--- Text provided ---
[BEGIN]

My first look at the processed data seem to imply that OpenFace failed to parse all of the cartoons. It did show partial information, but instances of cartoons may need to be dropped from the dataset. Only images of real humans were fully labelled.

_NOTE: not sure how to submite my assignment with my dataset as it is 2GB_

## Approach

I am not certain how to approach a multivariate DTW problem. It seems like there are two main approaches [(2015, Shokoohi-Yekta et al)](https://link.springer.com/article/10.1007/s10618-016-0455-0):
1. Independent DTW: find the distance between every dimension for two time series. For multi-dimensional time series (MDT) Q and C, $$DTW_1(Q, C) = \sum_{m=1}^{M} DTW(Q_m, C_m)$$ Each dimension is independent.
2. Dependent DTW: warp all dimensions in a single warping matrix. The dimensions are now dependent. It's similar to single-dimension DTW, except the distance is measured for M data-points. The following distance function is used: $$d(q_i, c_j) = \sum_{m=1}^{M} DTW(q_{i, m}, c_{j, m})^2$$

### Areas of interest in the data
[See here for in-depth explanations about output format of OpenFace](https://github.com/TadasBaltrusaitis/OpenFace/wiki/Output-Format)

[OpenFace action units information](https://github.com/TadasBaltrusaitis/OpenFace/wiki/Action-Units)

[END]

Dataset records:
[BEGIN]

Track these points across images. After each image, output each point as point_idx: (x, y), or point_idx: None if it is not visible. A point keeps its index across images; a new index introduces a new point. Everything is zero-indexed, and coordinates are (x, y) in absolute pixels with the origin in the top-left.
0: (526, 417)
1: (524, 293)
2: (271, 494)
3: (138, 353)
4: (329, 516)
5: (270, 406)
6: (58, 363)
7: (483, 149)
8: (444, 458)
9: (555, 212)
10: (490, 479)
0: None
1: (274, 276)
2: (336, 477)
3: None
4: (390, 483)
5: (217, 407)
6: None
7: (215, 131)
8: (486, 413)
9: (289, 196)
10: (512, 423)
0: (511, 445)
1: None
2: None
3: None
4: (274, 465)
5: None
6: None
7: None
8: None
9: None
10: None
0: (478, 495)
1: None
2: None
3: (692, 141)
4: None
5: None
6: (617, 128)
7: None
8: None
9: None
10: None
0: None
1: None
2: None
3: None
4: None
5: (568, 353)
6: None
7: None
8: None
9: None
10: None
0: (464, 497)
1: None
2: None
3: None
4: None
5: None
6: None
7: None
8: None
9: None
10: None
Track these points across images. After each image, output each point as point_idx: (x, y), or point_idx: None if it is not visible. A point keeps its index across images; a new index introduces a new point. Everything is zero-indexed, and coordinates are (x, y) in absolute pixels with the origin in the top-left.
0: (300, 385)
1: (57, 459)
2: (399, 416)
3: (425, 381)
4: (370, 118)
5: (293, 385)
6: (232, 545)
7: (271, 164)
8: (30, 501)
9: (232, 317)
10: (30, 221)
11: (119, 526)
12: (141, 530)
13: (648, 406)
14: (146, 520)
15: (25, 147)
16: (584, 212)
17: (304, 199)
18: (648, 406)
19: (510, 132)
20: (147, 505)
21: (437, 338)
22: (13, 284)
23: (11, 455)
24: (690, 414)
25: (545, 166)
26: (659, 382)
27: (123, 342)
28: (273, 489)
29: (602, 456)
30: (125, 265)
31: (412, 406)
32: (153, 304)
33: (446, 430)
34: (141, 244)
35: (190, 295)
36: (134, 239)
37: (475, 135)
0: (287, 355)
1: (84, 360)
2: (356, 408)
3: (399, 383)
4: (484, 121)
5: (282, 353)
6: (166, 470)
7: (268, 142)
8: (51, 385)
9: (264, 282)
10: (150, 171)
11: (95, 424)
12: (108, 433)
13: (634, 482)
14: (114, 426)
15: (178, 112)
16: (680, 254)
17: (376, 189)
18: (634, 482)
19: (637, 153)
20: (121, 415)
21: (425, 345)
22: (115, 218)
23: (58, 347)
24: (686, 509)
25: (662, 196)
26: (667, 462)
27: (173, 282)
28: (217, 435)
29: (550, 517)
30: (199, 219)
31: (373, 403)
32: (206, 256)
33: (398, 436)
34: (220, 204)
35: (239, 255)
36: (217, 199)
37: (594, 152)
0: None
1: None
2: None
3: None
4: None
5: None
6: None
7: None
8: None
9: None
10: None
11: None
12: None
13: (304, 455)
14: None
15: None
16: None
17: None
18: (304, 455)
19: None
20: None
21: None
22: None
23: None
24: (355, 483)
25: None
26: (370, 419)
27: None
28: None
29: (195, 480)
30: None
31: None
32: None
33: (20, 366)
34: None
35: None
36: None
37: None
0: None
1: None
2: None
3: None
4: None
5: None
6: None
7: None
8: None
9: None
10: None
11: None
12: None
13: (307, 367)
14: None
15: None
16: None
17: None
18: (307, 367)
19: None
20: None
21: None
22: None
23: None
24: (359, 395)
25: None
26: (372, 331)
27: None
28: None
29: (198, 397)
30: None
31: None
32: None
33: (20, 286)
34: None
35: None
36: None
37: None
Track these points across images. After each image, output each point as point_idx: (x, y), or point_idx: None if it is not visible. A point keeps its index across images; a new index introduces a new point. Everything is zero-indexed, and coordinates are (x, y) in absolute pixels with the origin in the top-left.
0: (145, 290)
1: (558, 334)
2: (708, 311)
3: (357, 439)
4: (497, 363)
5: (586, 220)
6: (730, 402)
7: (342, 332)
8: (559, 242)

[END]

--- The task ---
In the notes on multivariate DTW, what are the two main approaches that are named?

--- Expected output ---
Independent DTW and dependent DTW.